--- Begin TEXT SEGMENT ---
While widely
disputed, the Italian fascist dictator Benito Mussolini (1925-43) has come
to be associated with making the trains run on time. Myth or not, I couldn’t help thinking of old Il
Duce while assessing Tuesday’s election.
The Republicans, given up for dead but a few years ago, won and won
big. Perhaps more important for those of
us aligned with the Democrats, we lost. For the moment that loss was probably more
consequential than the win, and we should seriously focus on why. Was this a referendum on the president and his
administration? Whether justifiably so
or not, I think it was. So we should try
to understand why a man beginning with such promise and twice elected has lost
so much esteem; why the once sought after and admired campaigner was sidelined in
this election?
The fact that, aside for
a short period, the trains in Mussolini’s Italy didn’t actually run on time
turns out the be irrelevant. In a
historically dysfunctional country, the dictator sold the story and with
relentless public relations that kept him in power for nearly two decades, the
perception of on time not only persisted but also long outlived his
discredited regime. Perception and
indeed myth, we should all know by now, can be far more powerful than
fact. That is ever more so in a
political environment that trades so heavily on perception and mythmaking while
happily suppressing fact. Consider the vapid
and misleading content of advertising in this election cycle. Of course, the trains did run on time early
on under Mussolini without which the perception, albeit exaggerated, could
never have taken hold.
--- End TEXT SEGMENT ---
=== GIVEN PROBLEM A ===
For each statement about the commentary on the election, answer yes or no, and quote the words from the commentary that settle it. (i) Public relations kept Mussolini in power for nearly two decades. (ii) The trains never ran on time at any point under Mussolini. (iii) The writer thinks the election was a referendum on the president and his administration.
The commentary and the rows have no connection to each other.
--- Begin STORED DATA ---
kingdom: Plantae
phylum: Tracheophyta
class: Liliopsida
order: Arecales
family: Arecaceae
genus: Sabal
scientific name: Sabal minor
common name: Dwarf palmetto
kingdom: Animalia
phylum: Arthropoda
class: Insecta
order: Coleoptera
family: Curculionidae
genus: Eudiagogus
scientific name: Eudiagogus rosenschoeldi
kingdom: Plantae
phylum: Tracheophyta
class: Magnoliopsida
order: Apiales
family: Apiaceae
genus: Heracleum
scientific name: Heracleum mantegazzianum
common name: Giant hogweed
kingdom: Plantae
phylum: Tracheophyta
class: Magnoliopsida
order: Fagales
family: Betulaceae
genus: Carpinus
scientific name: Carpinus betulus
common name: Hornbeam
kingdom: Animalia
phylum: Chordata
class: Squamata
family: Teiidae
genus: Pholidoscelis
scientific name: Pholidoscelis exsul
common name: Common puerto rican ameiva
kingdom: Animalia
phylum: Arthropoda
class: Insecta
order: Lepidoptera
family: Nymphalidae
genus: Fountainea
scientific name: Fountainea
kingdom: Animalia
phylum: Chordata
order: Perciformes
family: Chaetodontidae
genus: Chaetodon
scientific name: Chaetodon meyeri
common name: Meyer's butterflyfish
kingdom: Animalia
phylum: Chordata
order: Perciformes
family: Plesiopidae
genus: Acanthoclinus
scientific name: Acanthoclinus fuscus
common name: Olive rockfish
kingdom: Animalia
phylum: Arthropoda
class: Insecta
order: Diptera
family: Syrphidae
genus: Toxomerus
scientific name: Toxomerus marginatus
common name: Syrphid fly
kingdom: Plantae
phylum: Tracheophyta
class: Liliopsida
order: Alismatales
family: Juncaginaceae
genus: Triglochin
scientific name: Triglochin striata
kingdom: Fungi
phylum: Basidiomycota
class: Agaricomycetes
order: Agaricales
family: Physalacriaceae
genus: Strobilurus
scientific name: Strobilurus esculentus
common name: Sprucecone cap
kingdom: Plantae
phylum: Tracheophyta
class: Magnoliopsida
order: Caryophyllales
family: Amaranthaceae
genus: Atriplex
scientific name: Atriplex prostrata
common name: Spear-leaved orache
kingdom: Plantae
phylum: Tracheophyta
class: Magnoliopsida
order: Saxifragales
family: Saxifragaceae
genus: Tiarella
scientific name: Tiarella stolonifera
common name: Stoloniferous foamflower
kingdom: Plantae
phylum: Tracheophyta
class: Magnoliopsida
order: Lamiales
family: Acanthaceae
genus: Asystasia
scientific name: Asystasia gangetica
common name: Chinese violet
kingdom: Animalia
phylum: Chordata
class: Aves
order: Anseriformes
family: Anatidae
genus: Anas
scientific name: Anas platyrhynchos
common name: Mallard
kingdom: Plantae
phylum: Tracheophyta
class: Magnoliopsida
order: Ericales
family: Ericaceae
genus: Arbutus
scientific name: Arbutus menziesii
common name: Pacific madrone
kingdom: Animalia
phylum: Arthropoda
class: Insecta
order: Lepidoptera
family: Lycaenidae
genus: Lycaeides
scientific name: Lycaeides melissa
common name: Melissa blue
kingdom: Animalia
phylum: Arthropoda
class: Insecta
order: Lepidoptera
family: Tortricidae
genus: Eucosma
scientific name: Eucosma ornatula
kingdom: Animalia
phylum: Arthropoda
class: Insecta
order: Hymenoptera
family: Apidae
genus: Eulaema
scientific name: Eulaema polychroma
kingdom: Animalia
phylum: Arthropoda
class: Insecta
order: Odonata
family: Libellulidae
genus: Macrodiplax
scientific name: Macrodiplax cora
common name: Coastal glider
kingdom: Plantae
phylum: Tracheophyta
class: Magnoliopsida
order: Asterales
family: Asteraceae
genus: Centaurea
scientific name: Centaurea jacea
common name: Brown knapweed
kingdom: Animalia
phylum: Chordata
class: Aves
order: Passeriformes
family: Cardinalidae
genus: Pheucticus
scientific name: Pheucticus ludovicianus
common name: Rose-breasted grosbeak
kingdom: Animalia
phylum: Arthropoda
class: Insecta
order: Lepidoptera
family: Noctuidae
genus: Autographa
--- End STORED DATA ---
=== GIVEN PROBLEM B ===
In the rows, from the first line up to and including the line with "family: Teiidae", substitute "species name" for "scientific name" and leave everything else as it is. Return only those lines.

=== FULL OUTPUT A ===
(i) Yes: "with relentless public relations that kept him in power for nearly two decades"
(ii) No: "Of course, the trains did run on time early on under Mussolini"
(iii) Yes: "Whether justifiably so or not, I think it was."

=== FULL OUTPUT B ===
kingdom: Plantae
phylum: Tracheophyta
class: Liliopsida
order: Arecales
family: Arecaceae
genus: Sabal
species name: Sabal minor
common name: Dwarf palmetto
kingdom: Animalia
phylum: Arthropoda
class: Insecta
order: Coleoptera
family: Curculionidae
genus: Eudiagogus
species name: Eudiagogus rosenschoeldi
kingdom: Plantae
phylum: Tracheophyta
class: Magnoliopsida
order: Apiales
family: Apiaceae
genus: Heracleum
species name: Heracleum mantegazzianum
common name: Giant hogweed
kingdom: Plantae
phylum: Tracheophyta
class: Magnoliopsida
order: Fagales
family: Betulaceae
genus: Carpinus
species name: Carpinus betulus
common name: Hornbeam
kingdom: Animalia
phylum: Chordata
class: Squamata
family: Teiidae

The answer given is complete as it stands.